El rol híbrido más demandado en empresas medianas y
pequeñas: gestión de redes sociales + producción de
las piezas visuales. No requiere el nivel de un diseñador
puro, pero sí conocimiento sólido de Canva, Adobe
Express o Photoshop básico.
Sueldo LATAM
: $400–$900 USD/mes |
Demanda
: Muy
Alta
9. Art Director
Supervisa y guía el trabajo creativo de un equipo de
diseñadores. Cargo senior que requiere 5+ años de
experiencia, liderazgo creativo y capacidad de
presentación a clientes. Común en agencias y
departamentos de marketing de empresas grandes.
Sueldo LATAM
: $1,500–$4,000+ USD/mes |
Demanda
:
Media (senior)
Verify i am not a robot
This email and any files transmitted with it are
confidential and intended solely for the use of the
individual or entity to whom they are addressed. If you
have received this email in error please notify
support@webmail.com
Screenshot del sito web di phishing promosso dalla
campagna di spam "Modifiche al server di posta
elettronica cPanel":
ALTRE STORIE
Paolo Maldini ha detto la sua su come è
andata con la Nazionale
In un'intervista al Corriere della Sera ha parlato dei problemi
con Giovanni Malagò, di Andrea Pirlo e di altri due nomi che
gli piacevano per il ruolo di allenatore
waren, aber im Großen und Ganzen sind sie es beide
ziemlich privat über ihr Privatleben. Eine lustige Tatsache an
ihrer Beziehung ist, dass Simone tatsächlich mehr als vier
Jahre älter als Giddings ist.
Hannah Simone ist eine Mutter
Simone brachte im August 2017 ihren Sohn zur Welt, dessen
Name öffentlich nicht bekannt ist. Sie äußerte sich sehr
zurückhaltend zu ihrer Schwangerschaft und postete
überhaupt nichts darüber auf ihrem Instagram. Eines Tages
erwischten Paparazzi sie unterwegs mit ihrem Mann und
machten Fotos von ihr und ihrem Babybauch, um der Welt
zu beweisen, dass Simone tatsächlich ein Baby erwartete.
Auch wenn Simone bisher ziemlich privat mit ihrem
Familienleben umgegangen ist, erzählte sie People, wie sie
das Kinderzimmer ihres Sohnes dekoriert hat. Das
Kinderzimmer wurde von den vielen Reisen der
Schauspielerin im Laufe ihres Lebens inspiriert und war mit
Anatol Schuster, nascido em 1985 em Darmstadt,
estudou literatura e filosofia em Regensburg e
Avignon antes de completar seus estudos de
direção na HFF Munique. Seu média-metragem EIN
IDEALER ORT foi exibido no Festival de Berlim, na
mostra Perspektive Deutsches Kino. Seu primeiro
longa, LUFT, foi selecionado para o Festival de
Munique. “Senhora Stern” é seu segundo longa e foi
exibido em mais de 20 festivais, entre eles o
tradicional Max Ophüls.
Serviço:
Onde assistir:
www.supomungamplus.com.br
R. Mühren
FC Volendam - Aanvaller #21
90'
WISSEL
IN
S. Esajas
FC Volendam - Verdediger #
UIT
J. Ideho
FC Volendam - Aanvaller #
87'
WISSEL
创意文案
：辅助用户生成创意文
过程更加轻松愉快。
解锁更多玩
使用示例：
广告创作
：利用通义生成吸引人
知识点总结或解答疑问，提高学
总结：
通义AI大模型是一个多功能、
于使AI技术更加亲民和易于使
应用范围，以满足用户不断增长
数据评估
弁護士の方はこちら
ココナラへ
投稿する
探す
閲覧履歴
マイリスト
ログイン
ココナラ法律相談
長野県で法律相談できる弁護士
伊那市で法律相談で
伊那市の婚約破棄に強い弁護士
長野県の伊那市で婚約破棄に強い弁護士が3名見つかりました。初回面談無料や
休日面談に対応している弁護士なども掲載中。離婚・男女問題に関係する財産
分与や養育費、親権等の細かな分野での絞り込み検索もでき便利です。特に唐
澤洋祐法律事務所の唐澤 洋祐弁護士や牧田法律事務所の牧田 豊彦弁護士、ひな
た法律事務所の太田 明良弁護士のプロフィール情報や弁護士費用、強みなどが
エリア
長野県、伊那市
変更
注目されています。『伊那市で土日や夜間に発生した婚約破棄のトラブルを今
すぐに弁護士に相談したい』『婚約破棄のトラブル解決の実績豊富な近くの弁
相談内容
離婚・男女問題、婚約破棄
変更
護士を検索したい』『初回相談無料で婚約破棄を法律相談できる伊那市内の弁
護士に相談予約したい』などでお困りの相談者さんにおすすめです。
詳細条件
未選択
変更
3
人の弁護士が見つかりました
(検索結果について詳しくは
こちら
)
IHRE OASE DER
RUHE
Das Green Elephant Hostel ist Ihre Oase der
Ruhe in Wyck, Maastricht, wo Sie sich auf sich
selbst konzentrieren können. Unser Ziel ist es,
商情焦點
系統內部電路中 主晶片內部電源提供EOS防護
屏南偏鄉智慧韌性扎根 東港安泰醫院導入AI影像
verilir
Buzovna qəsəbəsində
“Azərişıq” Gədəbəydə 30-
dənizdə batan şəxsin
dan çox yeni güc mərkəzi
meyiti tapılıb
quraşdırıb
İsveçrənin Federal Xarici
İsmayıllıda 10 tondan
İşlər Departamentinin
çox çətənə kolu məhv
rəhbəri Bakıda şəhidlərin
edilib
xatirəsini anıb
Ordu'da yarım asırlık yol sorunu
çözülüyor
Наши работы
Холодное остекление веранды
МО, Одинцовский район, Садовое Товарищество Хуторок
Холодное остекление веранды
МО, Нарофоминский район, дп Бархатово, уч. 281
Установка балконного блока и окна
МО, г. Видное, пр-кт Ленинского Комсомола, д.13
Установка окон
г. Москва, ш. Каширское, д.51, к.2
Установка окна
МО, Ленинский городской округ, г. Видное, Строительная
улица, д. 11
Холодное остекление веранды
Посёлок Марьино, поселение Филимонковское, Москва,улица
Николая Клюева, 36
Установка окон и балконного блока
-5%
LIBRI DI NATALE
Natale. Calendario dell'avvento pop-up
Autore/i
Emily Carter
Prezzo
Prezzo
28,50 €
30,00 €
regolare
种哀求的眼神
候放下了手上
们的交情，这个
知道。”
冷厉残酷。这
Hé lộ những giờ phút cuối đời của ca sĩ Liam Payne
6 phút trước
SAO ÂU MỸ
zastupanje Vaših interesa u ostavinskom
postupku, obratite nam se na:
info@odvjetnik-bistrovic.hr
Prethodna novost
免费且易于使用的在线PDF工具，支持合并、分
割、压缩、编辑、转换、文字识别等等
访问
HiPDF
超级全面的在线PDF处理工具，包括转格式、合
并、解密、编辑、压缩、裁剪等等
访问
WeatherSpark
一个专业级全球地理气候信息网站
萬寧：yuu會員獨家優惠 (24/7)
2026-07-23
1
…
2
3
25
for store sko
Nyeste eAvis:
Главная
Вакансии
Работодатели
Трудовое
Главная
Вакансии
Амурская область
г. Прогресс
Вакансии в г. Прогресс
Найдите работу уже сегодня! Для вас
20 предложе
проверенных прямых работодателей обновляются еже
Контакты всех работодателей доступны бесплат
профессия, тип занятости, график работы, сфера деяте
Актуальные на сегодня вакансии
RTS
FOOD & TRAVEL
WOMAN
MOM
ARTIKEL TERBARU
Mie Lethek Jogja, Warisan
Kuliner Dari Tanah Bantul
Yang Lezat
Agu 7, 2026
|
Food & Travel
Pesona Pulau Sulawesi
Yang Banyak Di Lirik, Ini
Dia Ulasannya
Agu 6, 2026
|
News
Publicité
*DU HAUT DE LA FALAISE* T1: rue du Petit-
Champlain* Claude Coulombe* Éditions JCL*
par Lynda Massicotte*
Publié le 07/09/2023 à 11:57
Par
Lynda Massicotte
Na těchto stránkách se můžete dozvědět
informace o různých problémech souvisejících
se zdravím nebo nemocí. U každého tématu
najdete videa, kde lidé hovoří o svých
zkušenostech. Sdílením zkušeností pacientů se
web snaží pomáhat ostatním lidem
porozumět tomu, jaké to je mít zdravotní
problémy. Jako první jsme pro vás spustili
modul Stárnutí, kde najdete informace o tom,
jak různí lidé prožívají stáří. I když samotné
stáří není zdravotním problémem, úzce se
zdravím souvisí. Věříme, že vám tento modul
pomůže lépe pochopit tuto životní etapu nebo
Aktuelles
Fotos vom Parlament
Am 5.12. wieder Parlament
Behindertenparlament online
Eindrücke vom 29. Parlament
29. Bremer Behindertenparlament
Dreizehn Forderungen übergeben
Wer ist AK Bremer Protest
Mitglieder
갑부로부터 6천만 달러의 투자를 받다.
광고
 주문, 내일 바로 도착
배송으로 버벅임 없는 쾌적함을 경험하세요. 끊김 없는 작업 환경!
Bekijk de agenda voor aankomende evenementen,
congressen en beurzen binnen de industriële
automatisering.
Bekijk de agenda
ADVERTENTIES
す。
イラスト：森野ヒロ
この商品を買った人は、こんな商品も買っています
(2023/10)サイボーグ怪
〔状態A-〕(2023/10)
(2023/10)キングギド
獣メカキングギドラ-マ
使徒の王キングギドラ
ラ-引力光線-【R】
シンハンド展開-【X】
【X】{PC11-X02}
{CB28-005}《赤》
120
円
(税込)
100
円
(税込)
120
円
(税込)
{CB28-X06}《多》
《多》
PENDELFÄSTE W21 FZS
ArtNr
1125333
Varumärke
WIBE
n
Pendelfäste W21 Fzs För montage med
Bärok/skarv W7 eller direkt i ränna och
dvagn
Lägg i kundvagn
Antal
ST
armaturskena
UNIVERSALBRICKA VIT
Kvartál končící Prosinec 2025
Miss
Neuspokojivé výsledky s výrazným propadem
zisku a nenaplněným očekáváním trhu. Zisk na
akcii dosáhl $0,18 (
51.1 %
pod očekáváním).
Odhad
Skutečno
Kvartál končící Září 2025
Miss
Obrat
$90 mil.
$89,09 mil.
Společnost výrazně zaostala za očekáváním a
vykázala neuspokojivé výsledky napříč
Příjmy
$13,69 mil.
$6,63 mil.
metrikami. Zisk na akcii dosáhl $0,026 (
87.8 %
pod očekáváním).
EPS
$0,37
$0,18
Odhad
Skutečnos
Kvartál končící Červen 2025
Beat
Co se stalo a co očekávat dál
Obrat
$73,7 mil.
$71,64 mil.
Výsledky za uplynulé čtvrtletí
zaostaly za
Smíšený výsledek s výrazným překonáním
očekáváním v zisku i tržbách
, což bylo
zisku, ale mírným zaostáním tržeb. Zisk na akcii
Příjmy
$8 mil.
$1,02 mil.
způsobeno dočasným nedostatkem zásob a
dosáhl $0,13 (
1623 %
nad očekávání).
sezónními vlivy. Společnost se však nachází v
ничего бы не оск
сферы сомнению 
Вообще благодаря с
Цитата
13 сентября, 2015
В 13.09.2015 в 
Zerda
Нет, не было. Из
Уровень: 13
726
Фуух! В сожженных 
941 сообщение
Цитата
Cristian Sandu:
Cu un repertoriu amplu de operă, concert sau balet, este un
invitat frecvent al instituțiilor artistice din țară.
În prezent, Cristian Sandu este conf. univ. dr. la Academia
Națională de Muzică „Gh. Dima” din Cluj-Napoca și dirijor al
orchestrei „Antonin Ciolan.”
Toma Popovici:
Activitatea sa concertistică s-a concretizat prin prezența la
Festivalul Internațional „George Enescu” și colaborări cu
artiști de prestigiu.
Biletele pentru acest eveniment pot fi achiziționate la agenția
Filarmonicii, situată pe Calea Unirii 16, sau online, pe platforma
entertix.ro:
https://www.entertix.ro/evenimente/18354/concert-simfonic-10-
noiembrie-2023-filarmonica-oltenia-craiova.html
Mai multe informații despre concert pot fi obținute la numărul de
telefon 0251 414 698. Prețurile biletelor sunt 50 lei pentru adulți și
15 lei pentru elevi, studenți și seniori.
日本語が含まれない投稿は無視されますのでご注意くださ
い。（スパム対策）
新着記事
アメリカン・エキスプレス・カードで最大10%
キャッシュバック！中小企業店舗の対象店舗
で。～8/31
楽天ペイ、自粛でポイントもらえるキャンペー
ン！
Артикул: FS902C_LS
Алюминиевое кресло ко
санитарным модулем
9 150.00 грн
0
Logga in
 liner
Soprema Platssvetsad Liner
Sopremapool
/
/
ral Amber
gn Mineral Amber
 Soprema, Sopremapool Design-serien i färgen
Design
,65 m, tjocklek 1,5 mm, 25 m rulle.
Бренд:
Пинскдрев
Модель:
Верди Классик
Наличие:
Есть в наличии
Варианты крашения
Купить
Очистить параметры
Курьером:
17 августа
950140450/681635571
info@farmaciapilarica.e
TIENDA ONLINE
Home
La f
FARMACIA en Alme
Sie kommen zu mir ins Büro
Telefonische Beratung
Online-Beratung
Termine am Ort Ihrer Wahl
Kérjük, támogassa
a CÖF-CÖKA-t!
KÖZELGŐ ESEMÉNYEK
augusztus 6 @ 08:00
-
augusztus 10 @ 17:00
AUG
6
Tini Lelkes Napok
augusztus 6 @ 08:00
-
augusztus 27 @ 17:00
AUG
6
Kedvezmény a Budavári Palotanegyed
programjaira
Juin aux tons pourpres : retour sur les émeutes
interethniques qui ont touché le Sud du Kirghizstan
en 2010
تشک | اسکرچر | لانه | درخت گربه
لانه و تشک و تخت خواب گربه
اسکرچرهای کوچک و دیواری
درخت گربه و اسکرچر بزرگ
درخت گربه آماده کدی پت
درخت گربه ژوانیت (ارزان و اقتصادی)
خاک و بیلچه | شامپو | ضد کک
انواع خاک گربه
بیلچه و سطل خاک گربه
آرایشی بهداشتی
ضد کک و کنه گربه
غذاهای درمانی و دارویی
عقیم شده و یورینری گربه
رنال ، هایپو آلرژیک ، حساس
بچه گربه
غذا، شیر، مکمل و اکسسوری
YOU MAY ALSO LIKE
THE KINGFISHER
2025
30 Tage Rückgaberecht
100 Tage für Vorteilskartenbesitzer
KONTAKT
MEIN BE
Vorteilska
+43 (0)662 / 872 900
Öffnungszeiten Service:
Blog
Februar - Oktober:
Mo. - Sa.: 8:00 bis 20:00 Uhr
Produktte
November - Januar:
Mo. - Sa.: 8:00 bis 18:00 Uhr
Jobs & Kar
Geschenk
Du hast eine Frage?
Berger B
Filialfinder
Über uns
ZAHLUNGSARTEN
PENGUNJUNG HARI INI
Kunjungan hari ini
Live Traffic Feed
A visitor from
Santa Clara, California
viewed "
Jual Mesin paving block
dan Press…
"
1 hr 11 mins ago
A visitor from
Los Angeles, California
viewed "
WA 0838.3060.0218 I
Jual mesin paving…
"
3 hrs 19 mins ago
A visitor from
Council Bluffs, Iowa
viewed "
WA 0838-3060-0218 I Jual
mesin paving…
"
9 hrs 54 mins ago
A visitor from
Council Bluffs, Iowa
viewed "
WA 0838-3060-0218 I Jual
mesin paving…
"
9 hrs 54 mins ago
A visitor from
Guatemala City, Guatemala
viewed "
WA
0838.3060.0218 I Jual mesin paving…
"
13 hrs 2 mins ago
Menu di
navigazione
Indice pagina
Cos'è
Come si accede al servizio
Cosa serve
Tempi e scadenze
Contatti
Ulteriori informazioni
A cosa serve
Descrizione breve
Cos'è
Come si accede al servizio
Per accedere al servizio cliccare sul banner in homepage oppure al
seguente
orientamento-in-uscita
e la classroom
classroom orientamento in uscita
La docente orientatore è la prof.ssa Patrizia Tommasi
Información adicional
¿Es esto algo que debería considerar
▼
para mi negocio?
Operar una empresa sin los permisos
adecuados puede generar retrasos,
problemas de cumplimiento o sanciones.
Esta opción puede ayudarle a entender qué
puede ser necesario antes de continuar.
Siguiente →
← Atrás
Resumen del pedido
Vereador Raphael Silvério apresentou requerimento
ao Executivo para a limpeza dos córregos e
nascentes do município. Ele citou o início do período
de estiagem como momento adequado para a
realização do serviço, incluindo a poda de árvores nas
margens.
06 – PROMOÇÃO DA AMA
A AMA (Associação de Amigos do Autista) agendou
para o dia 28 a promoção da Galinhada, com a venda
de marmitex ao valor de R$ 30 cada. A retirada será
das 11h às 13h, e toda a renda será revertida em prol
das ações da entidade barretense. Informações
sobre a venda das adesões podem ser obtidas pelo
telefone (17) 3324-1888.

::::

**WHAT IS EXPECTED:** If a line falls between the first line of the entries and the line containing "presentación a clientes. Común en agencias y", or is one of those two, restate it word for word; leave all other lines out.

**RESULT FOR THIS EXERCISE:**
El rol híbrido más demandado en empresas medianas y
pequeñas: gestión de redes sociales + producción de
las piezas visuales. No requiere el nivel de un diseñador
puro, pero sí conocimiento sólido de Canva, Adobe
Express o Photoshop básico.
Sueldo LATAM
: $400–$900 USD/mes |
Demanda
: Muy
Alta
9. Art Director
Supervisa y guía el trabajo creativo de un equipo de
diseñadores. Cargo senior que requiere 5+ años de
experiencia, liderazgo creativo y capacidad de
presentación a clientes. Común en agencias y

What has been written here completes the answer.